Harris, who has worked on global child mortality for more than 30 years, pointed out that the number of children’s deaths worldwide from vaccine-preventable diseases has dropped from 41,000 in 1984 to 18,000 today. “Year in and year out, decade in and decade out, RESULTS volunteers were working on that,” he said.

Under the model he devised, citizen volunteers join small groups of like-minded people, obtain training, education and communication skills on a specific problem and an equally specific solution to solve that problem. They break into public consciousness through traditional methods such as newspaper editorials and letters to the editor, and they directly pressure their elected officials — appealing to their sense of justice — to sponsor important legislation.

It’s certainly not as sexy as camping in a public place, holding general assemblies out in the open, marching and chanting slogans. And it does not work for the type of radical change OWS participants might have envisioned. But Harris’ approach offers a staid, yet relatively effective method of incremental reform that works within existing political systems.

There is merit in both approaches to activism — sometimes society needs the type of revolutionary spark embodied by Occupy Wall Street. And sometimes that spark needs to be followed by sustainable organizing that can foment change in baby steps through arduous work and even traditional channels.

Clearly OWS’ cause is still urgent: Wall Street is booming while wages are stagnant. Congress wants to cut food stamps even though poverty remains at a shocking 15 percent. And worst of all, the very same practices that led to the Great Recession are still legal, if barely.

But the piecemeal solutions are simple even if they won’t overturn capitalism: increasing the minimum wage, preserving and strengthening the food stamp program, prosecuting Lehman Brothers’ executives, passing regulations strong enough to curb recession-provoking practices.

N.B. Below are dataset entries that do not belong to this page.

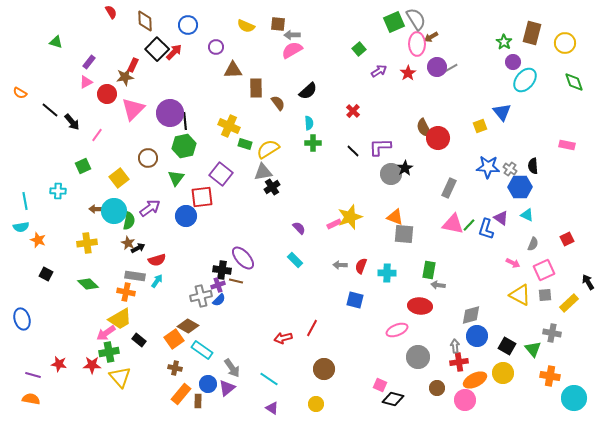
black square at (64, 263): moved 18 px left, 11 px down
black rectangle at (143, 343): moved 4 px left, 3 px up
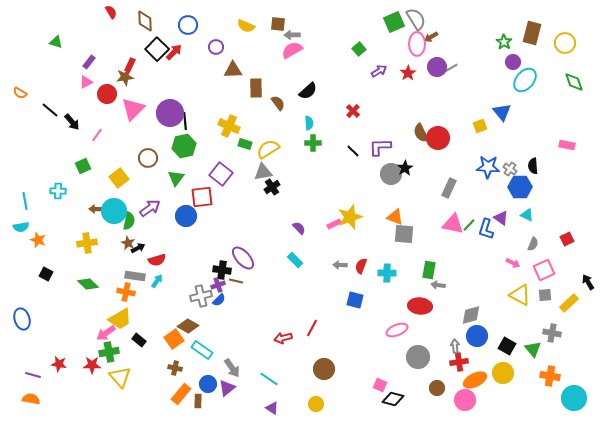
red rectangle at (133, 65): moved 3 px left
brown semicircle at (424, 128): moved 3 px left, 5 px down
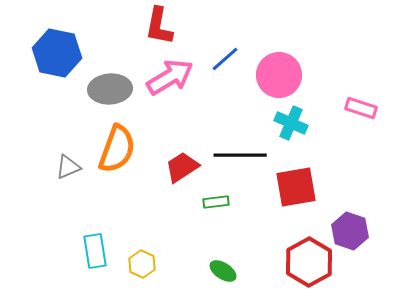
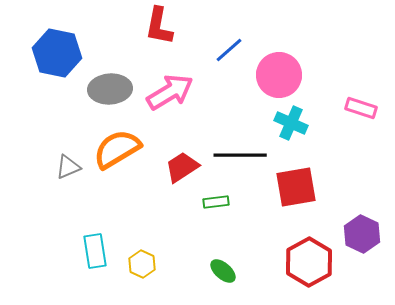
blue line: moved 4 px right, 9 px up
pink arrow: moved 15 px down
orange semicircle: rotated 141 degrees counterclockwise
purple hexagon: moved 12 px right, 3 px down; rotated 6 degrees clockwise
green ellipse: rotated 8 degrees clockwise
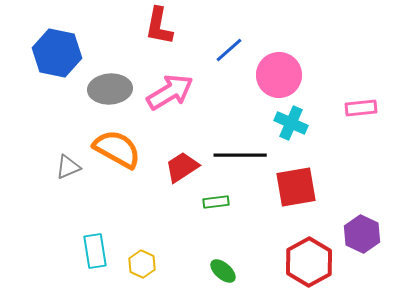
pink rectangle: rotated 24 degrees counterclockwise
orange semicircle: rotated 60 degrees clockwise
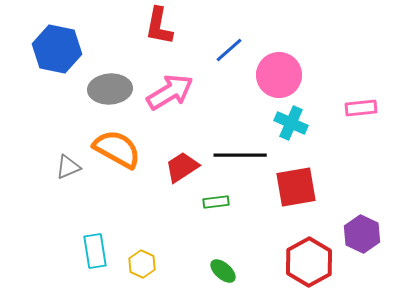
blue hexagon: moved 4 px up
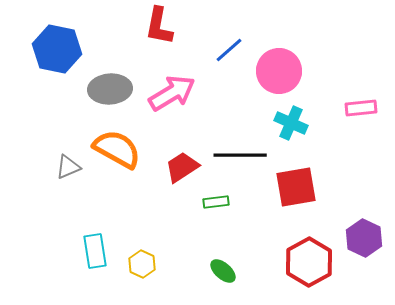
pink circle: moved 4 px up
pink arrow: moved 2 px right, 1 px down
purple hexagon: moved 2 px right, 4 px down
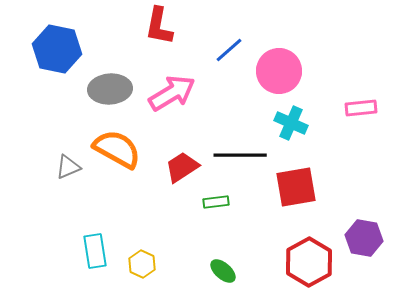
purple hexagon: rotated 15 degrees counterclockwise
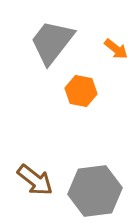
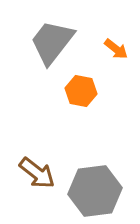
brown arrow: moved 2 px right, 7 px up
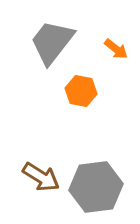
brown arrow: moved 4 px right, 4 px down; rotated 6 degrees counterclockwise
gray hexagon: moved 1 px right, 4 px up
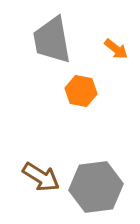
gray trapezoid: moved 2 px up; rotated 48 degrees counterclockwise
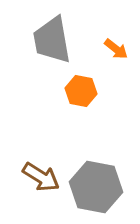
gray hexagon: rotated 18 degrees clockwise
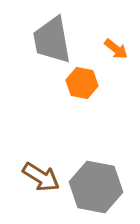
orange hexagon: moved 1 px right, 8 px up
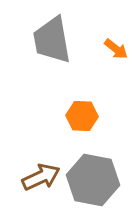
orange hexagon: moved 33 px down; rotated 8 degrees counterclockwise
brown arrow: rotated 57 degrees counterclockwise
gray hexagon: moved 3 px left, 7 px up
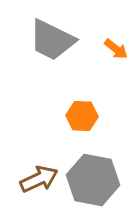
gray trapezoid: rotated 54 degrees counterclockwise
brown arrow: moved 2 px left, 2 px down
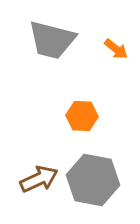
gray trapezoid: rotated 12 degrees counterclockwise
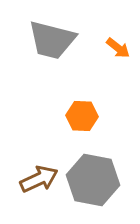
orange arrow: moved 2 px right, 1 px up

As a warning of how well Wall Street has recovered five years after the crash and two years after Occupy Wall Street, the HuffPost’s Hallman dug into the current whereabouts of 63 Lehman executives and found that “most of them have not sought to hide their former Lehman association. … Remember those iconic images of the Lehman employees walking out with boxes and all their possessions that were beamed around the world right after they filed for bankruptcy? I was personally surprised to find that many of them had taken those boxes across the street.”

What’s to stop Lehman’s onetime employees from repeating their dubious deeds in other venues? “Not enough has been done. The possibility of another Lehman-type disaster is still a reality,” Hallman argued.

In today’s climate, even baby steps could make a world of difference. America’s wealthy elites have enjoyed so much privilege, they may think they are immune to popular discontent.

But if activists can combine the beautiful rage of Occupy Wall Street with some of the tried-and-tested methods of incremental political change, maybe someday justice will rain on Wall Street’s parade.